Room

Room Stockholm Syndrome

In Room, the TV interviewer references Stockholm Syndrome when talking to Ma, a syndrome which Ma stridently denies having. We will take a closer look at this syndrome, discussing the origins of the term and how it affects people.

The incident that led to the coinage of the term took place in August 1973 in Stockholm, Sweden. Four bank workers were taken hostage during a robbery of the Kreditbanken spearheaded by a career criminal, Jan-Erik Olsson. The standoff lasted for six days and, at its end, there seemed to be a peculiar sort of relationship formed between the captors and the hostages. Criminologist and psychiatrist Nils Bejerot reputedly coined the phrase "Stockholm Syndrome" to describe this fascinating phenomenon.

Stockholm Syndrome was further taken up by Dr. Frank Ochberg, who worked on defining it for the FBI and Scotland Yard. Ochberg explains his criteria: "First people would experience something terrifying that just comes at them out of the blue. They are certain they are going to die… Then they experience a type of infantilization—where, like a child, they are unable to eat, speak, or go to the toilet without permission… [Small acts of kindness—such as being given food—prompt a] primitive gratitude for the gift of life… The hostages experience a powerful, primitive positive feeling towards their captor. They are in denial that this is the person who put them in that situation. In their mind, they think this is the person who is going to let them live."
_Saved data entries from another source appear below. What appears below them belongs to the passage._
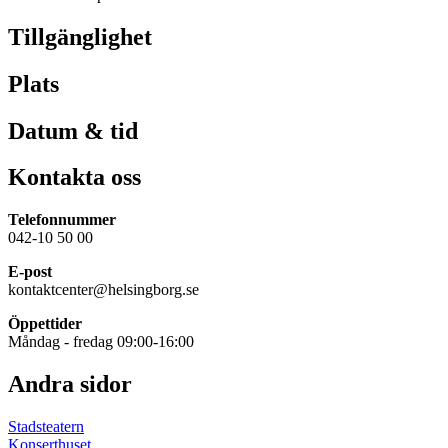
Tillgänglighet
Plats
Datum & tid
Kontakta oss
Telefonnummer
042-10 50 00
E-post
kontaktcenter@helsingborg.se
Öppettider
Måndag - fredag 09:00-16:00
Andra sidor
Stadsteatern
Konserthuset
Studies of the syndrome reveal that the captors also often feel their sentiments towards the hostages change. Olsson explained years after, “It was the hostages' fault. They did everything I told them to do. If they hadn't, I might not be here now. Why didn't any of them attack me? They made it hard to kill. They made us go on living together day after day, like goats, in that filth. There was nothing to do but get to know each other." This phenomenon has also been given the name “Lima Syndrome” after a 1996 situation in Peru.

Psychologists and law enforcement often dispute the frequency with which the syndrome is said to occur, not to mention various aspects of its definition. An article from the BBC explains, “There are no widely accepted diagnostic criteria to identify the syndrome, which is also known as terror-bonding or trauma bonding, and it is not in either of the two main psychiatric manuals, The Diagnostic and Statistical Manual of Mental Disorders and the International Statistical Classification of Diseases and Related Health Problems (ICD).”

Nevertheless, Stockholm Syndrome has been applied to several significant cases within the decades following its origins as a term. It is associated with the kidnapping of Patty Hearst in 1974 as well as the more current case of Natasha Kampusch, held for eight years in a basement by her captor.